An effort by state insurance regulators to raise investment-advice standards for annuity sales appears to be driving a wedge between consumer organizations and a life insurance trade association.
In advance of the working group’s next meeting on Sunday in Philadelphia, the NAIC has been receiving input on its review, including a proposal for a “uniform standard of care” submitted by the American Council of Life Insurers.
Under the ACLI framework, a broker or insurance representative would be making a recommendation in the best interest of a consumer when he or she makes no misleading statements, fully discloses fees and compensation and “avoids, discloses or reasonably manages material conflicts of interest.”
The ACLI approach drew a rebuke from 14 consumers groups in a comment letter to the NAIC working group. The organizations, which include the AFL-CIO, Better Markets, the Center for Economic Justice and the Consumer Federation of America, said that ACLI’s proposal did not restrict conflicts of interest.
“Instead, the ACLI proposal would give firms a choice of disclosing, managing or avoiding conflicts,” states the letter, which also was signed by 10 individuals identified as NAIC consumer representatives. “The predictable outcome is industrywide practice of addressing conflicts through disclosure alone, despite overwhelming evidence that such an approach is ineffective in protecting consumers from the harmful impacts of conflicts.”
The ACLI supports a uniform standard of care that can be enforced by the Securities and Exchange Commission, the DOL and state regulators, said Jim Szostek, ACLI vice president, taxes and retirement security.
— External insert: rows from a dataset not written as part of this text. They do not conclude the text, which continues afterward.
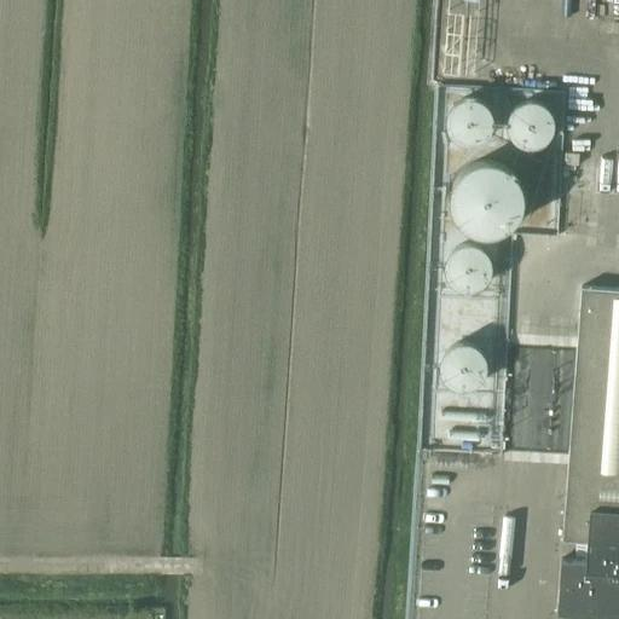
[(492,122),(492,121),(491,116),(490,111),(484,103),(479,100),(475,98),(470,98),(466,98),(457,99),(453,102),(450,105),(445,114),(444,122),(446,131),(451,138),(457,143),(461,144),(467,145),(476,143),(485,138),(489,134),(490,131),(492,122)]
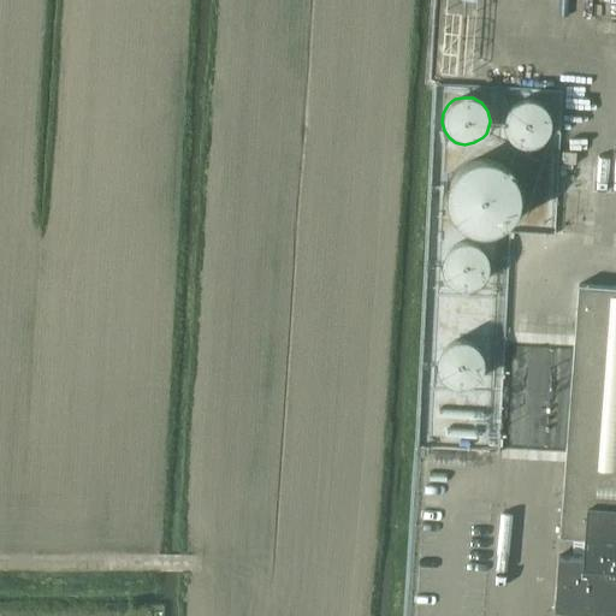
[(550,125),(550,124),(549,114),(544,108),(537,102),(528,100),(525,100),(519,101),(514,104),(510,106),(505,113),(503,118),(503,123),(504,132),(509,140),(511,142),(516,146),(525,147),(529,147),(534,146),(542,141),(548,135),(549,131),(550,125)]
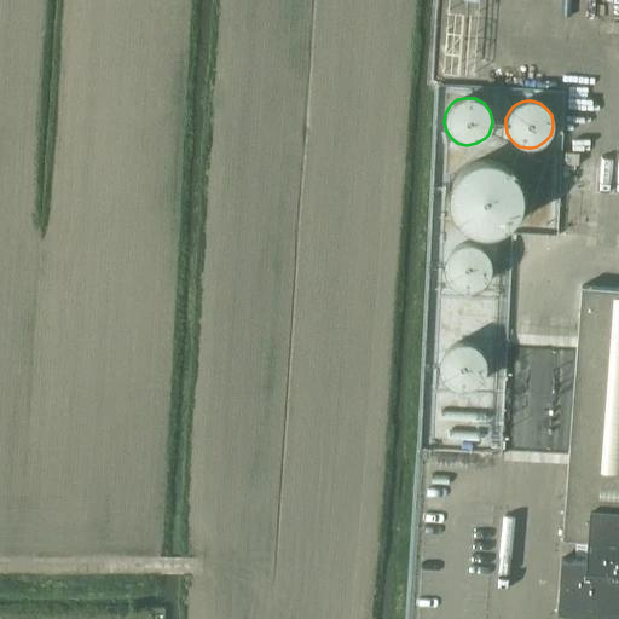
[(521,197),(520,190),(519,184),(515,177),(512,172),(504,166),(499,162),(493,160),(486,158),(480,158),(473,160),(466,163),(458,167),(453,173),(450,179),(446,185),(445,195),(445,203),(447,210),(451,217),(456,224),(462,229),(468,232),(476,235),(481,235),(489,235),(498,232),(504,229),(510,224),(515,218),(519,212),(520,206),(521,197)]
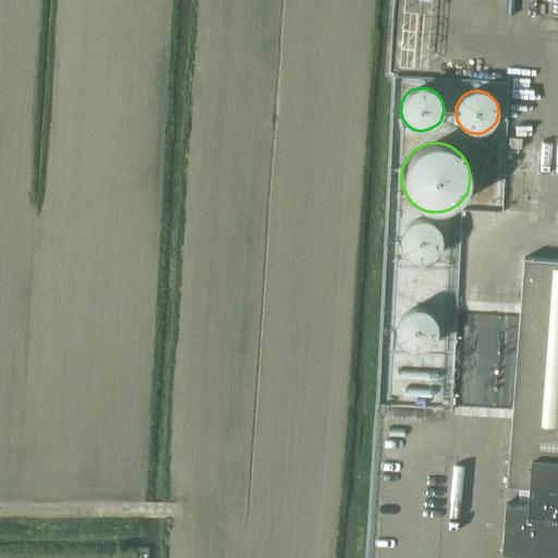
[(445,243),(445,242),(444,237),(443,232),(440,228),(436,223),(432,220),(428,219),(419,217),(413,218),(409,220),(404,222),(401,226),(397,233),(396,238),(395,243),(396,247),(397,253),(399,256),(403,261),(407,264),(411,266),(420,267),(428,266),(437,261),(443,254),(444,247),(445,243)]
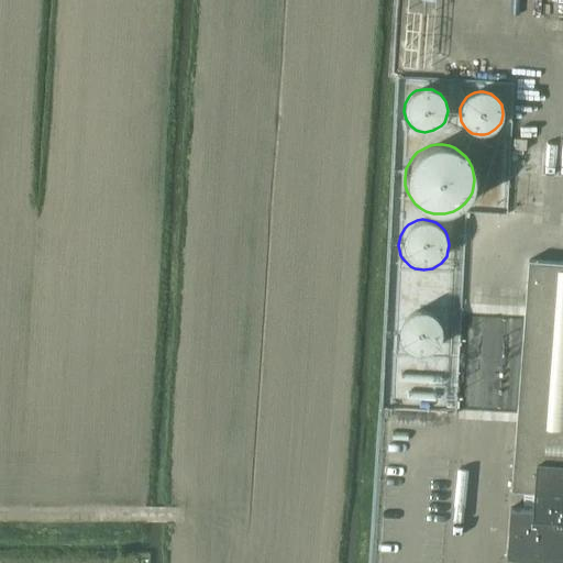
[(512,490),(534,492),(533,509),(511,508),(508,556),(510,556),(510,552),(536,554),(536,558),(547,559),(547,554),(562,555),(562,262),(529,260),(512,490)]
“The [DOL] fiduciary regulation is causing significant harm to American investors, who are losing access to advice,” Mr. Szostek said in a statement. “The elements in our outline are aimed at providing a better solution that significantly enhances the current NAIC suitability standard. It works to enhance existing standards enforced by state insurance regulators, the SEC and Finra [the broker-dealer regulator], bringing to bear decades of experience in enforcing disclosure-based rules. In fact, the DOL failed to provide any meaningful evidence that these disclosure-based rules are ineffective in protecting consumers.”
Inappropriate sales of variable and fixed annuities, which provide an income stream in retirement but can be complicated and costly, have been cited by DOL rule proponents as examples of why the regulation is needed.
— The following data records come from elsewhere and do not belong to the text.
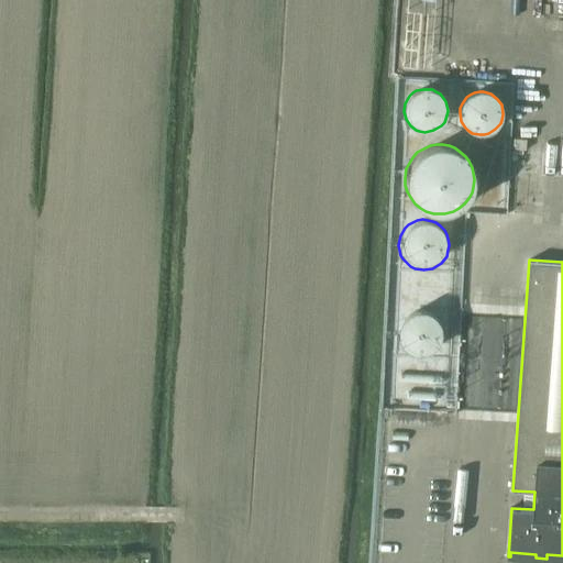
[(440,333),(440,329),(439,324),(434,319),(429,315),(422,312),(417,313),(412,315),(407,318),(401,324),(400,328),(400,333),(401,340),(405,346),(410,351),(416,352),(419,353),(427,352),(433,349),(435,345),(438,342),(440,333)]
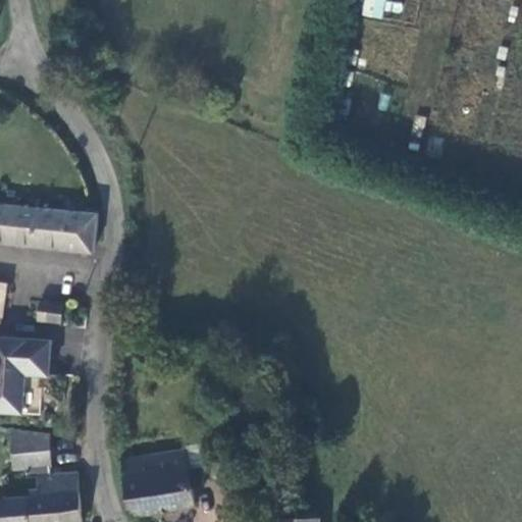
[(364,0),(362,15),(381,19),(384,0),(364,0)]
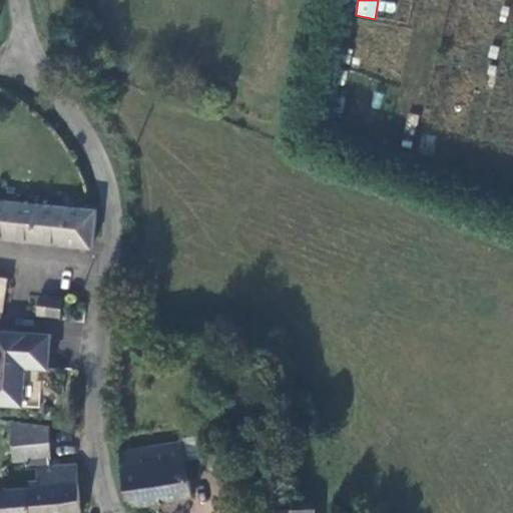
[(0,236),(92,249),(98,214),(0,199),(0,236)]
The current NAIC model suitability regulation requires that a recommendation for an annuity purchase be suitable for a client based on his or her investment objectives, time line, net worth, liquidity needs and risk tolerance, among other criteria. Insurance is regulated at the state level, and the NAIC model rule has been adopted by 40 states.
In their letter, the consumer groups outlined seven “key principles” the NAIC should follow in reforming its annuity suitability standard, including “substantive prohibitions on conflicts of interest as opposed to ‘managing’ or ‘disclosing'” them.
“In addition to requiring avoidance of conflicts, it must include a requirement to engage in a prudent process and document the basis on which the insurer and producer concluded the product recommended was the best of the available options for the customer,” the letter states.
The ACLI model differed on that point, too.
“The uniform standard of care does not require a recommendation of the least expensive or ‘best’ product available,” the ACLI diagram states.
The ACLI also said that its advice standard applies on a transaction basis, meaning that there is no ongoing duty of care for the adviser beyond the point of sale. It also allows the sale of proprietary products and the receipt of compensation, such as commissions, that vary according to the product. The ACLI framework closely resembles the best-interest standard outlined in recent House legislation supported by Republican lawmakers.
The DOL rule is being reviewed under a directive from President Donald J. Trump that could lead to a delay of the Jan. 1 final implementation date or other result in other changes.
Under the DOL regulation, brokers would have to adhere to a fiduciary standard, which is the standard that currently governors investment advisers. Supporters say the DOL rule mitigates broker conflicts that lead to the sales of inappropriate high-fee investment products that erode savings. Industry opponents say the regulation is too complex and costly and will force brokers to abandon savers with modest accounts.